**DIRECTIVE**
Find the word "Your" in the records below. List each line containing it.

[Records contained in a dataset]
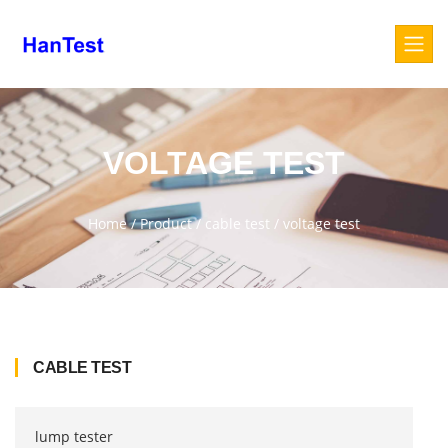
VOLTAGE TEST
Home
/
Product
/
cable test
/
voltage test
CABLE TEST
lump tester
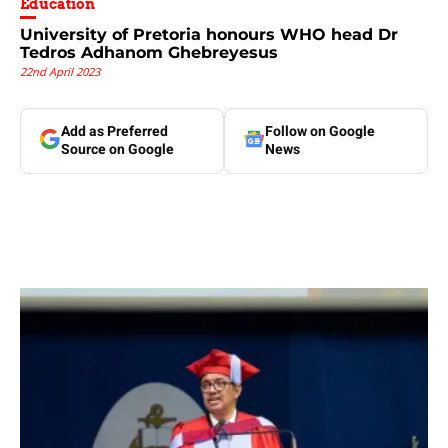
Education
University of Pretoria honours WHO head Dr
Tedros Adhanom Ghebreyesus
22nd April 2023
Add as Preferred
Follow on Google
Source on Google
News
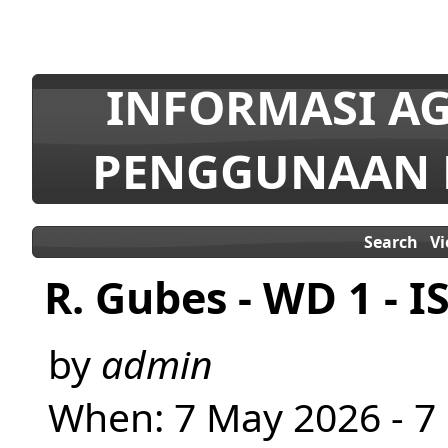
INFORMASI AG
PENGGUNAAN 
Search
V
R. Gubes - WD 1 - I
by
admin
When: 7 May 2026 - 7 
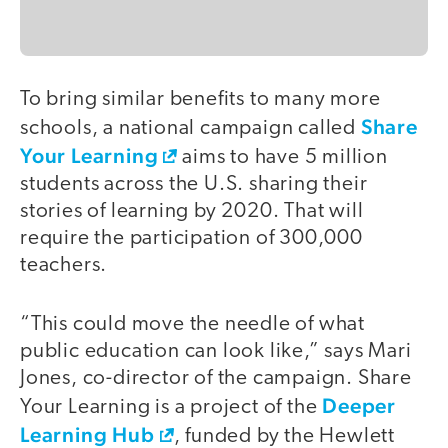
To bring similar benefits to many more
Share
schools, a national campaign called
Your Learning
aims to have 5 million
students across the U.S. sharing their
stories of learning by 2020. That will
require the participation of 300,000
teachers.
“This could move the needle of what
public education can look like,” says Mari
Jones, co-director of the campaign. Share
Deeper
Your Learning is a project of the
Learning Hub
, funded by the Hewlett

**SOLVED PROBLEM**
Your Learning
Your Learning is a project of the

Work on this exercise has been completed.